O médico citou que a tecnologia influencia toda a sociedade e que não poderia ser diferente com a medicina. “A medicina é baseada na ciência, mas suas verdades são efêmeras. E, como se não bastasse isso, a tecnologia chegou para conviver com a sociedade e a medicina pertence à sociedade. Então, é lógico que a tecnologia vai influenciar na medicina: 5G, big data, inteligência artificial e telemedicina. O médico pode até tentar fugir dessa tecnologia, mas ela vai chegar. Defendemos que já haja capacitação para a telemedicina nos cursos de medicina, já com orientação para os cuidados com sigilo de dados, limites de uso, entre outros”, disse. “A telemedicina pode ser feita, mas tem que ser bem regulamentada. Os médicos não podem confundir telemedicina com videochamada, WhatsApp. É um recurso complementar, que vem para dar mais acesso das pessoas à saúde, para aumentar a qualidade, mas não para substituir o atendimento presencial”, concluiu.

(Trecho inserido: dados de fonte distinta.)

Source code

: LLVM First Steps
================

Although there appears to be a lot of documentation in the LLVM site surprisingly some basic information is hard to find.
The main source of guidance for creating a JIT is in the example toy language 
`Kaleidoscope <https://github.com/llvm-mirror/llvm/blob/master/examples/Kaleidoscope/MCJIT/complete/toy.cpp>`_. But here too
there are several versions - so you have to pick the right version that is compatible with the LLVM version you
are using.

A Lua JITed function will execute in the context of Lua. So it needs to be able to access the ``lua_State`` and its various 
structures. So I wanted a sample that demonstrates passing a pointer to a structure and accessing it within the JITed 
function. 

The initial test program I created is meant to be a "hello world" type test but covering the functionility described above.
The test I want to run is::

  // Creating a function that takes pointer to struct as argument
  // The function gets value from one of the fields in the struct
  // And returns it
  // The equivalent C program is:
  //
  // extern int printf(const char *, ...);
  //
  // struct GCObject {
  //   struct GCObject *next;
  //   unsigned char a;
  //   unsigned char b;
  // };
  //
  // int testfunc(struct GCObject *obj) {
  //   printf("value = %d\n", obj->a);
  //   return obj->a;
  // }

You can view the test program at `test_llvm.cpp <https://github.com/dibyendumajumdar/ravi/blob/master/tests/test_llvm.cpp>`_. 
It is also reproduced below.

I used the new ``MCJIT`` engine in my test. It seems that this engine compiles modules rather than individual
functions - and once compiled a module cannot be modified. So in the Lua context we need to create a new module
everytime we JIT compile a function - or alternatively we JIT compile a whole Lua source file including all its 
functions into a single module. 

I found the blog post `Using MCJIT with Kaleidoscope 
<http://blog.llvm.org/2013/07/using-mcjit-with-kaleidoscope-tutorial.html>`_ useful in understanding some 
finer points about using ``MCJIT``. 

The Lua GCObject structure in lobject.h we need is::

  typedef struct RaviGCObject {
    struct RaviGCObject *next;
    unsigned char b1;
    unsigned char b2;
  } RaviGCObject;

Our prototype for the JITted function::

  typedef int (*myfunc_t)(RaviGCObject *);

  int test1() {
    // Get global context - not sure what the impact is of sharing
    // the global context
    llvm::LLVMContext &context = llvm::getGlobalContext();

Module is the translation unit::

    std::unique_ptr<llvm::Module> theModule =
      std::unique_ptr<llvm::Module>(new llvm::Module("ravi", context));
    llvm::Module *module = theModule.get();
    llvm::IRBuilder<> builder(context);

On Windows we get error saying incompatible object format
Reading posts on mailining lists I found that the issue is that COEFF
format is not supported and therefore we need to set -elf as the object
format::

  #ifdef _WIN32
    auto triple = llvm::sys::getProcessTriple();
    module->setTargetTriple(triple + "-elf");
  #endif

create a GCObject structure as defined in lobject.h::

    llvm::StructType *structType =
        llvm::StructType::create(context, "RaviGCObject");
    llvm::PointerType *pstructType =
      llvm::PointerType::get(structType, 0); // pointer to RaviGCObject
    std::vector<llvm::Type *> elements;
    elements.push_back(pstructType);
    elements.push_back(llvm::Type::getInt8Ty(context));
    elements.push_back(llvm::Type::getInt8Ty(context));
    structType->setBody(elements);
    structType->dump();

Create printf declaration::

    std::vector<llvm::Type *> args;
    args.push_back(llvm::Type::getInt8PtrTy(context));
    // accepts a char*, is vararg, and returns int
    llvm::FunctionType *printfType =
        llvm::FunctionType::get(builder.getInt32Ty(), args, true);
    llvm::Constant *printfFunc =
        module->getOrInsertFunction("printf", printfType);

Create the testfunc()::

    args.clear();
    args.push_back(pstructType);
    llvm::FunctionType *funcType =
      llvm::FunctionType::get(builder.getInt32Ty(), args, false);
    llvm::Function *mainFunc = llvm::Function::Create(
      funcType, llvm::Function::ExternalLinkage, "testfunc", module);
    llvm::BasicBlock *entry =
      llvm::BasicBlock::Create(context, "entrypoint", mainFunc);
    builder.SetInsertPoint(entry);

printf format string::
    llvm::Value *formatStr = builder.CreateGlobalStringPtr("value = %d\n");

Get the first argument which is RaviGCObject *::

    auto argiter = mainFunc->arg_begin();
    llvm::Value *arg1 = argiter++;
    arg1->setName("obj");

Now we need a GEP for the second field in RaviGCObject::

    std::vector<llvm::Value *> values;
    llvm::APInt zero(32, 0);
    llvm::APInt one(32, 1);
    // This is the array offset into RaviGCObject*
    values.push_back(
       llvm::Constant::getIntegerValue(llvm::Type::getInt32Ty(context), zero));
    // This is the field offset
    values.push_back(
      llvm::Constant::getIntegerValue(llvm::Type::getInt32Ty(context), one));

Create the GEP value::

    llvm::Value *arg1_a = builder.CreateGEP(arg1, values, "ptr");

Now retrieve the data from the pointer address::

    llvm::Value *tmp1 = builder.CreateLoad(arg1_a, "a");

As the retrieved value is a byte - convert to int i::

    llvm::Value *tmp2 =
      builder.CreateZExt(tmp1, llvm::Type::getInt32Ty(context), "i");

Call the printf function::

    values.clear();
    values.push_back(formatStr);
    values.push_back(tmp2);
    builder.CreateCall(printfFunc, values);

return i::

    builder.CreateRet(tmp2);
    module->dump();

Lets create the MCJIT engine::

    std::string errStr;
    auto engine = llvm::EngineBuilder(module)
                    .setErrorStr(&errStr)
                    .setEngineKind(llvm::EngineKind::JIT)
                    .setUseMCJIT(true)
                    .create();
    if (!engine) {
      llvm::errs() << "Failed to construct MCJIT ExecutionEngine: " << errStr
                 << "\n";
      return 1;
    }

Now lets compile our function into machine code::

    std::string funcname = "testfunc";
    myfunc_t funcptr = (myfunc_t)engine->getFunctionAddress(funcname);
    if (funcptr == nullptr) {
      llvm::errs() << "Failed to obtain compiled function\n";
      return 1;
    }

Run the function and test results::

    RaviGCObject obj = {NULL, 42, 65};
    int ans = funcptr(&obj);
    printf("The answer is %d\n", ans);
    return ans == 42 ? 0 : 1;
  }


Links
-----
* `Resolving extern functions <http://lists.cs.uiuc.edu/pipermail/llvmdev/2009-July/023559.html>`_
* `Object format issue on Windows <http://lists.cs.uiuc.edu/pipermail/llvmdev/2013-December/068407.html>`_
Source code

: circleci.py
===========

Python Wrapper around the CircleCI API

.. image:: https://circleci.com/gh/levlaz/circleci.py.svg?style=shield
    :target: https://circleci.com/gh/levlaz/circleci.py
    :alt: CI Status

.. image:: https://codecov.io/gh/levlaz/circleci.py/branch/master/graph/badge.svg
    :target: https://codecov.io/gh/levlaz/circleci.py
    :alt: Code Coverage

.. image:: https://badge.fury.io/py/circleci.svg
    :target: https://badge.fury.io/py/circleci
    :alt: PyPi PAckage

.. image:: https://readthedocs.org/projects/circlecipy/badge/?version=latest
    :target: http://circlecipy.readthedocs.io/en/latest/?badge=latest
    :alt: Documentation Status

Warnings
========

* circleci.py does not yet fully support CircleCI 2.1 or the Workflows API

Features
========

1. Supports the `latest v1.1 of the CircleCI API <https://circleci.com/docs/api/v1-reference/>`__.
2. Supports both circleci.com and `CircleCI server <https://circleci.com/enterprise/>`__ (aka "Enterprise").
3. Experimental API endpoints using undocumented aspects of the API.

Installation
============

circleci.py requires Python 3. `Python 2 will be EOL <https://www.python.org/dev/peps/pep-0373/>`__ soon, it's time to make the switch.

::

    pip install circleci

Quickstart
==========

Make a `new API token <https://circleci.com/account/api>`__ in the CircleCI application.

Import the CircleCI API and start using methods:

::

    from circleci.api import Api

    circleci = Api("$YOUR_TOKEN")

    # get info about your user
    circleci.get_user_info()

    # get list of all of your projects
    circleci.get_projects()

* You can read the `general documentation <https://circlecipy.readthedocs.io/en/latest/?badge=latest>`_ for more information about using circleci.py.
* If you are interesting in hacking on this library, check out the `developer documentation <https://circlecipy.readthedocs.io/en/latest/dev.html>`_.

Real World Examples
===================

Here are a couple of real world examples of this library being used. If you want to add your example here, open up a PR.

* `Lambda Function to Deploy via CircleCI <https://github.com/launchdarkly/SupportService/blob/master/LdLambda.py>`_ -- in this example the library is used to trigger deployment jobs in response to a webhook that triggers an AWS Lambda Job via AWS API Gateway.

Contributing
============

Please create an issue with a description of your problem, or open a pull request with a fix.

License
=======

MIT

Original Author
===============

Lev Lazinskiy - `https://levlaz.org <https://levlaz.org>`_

Principais definições da resolução CFM 2.314/2022
Consulta presencial
O médico tem autonomia para decidir se a primeira consulta poderá ser, ou não, presencial. Reitera-se que o padrão ouro de referência para as consultas médicas, sendo a telemedicina um ato complementar. Os serviços médicos à distância não poderão, jamais, substituir o compromisso constitucional de garantir assistência presencial segundo os princípios do SUS de integralidade, equidade, universalidade a todos os pacientes.
Acompanhamento clínico
No atendimento de doenças crônicas ou doenças que requeiram assistência por longo tempo, deve ser realizada consulta presencial, com o médico assistente do paciente, em intervalos não superiores a 180 dias.
Segurança e sigilo
Os dados e imagens dos pacientes, constantes no registro do prontuário devem ser preservados, obedecendo as normas legais e do CFM pertinentes à guarda, ao manuseio, à integridade, à veracidade, à confidencialidade, à privacidade, à irrefutabilidade e à garantia do sigilo profissional às informações.
Termo de consentimento
O paciente ou seu representante legal deve autorizar expressamente o atendimento por telemedicina e a transmissão das suas imagens e dados.
Honorários médicos
A prestação de serviço de telemedicina, como um método assistencial médico, em qualquer modalidade, deverá seguir os padrões normativos e éticos usuais do atendimento presencial, inclusive em relação à contraprestação financeira pelo serviço prestado.
Territorialidade
As empresas prestadoras de serviços em telemedicina, plataformas de comunicação e arquivamento de dados deverão ter sede estabelecida em território brasileiro e estarem inscritas no CRM do estado onde estão sediadas, com a respectiva responsabilidade técnica de médico regularmente inscrito no mesmo Conselho
Fiscalização
Os CRMs manterão vigilância, fiscalização e avaliação das atividades de telemedicina, em seus territórios, no que concerne à qualidade da atenção, relação médico-paciente e preservação do sigilo profissional.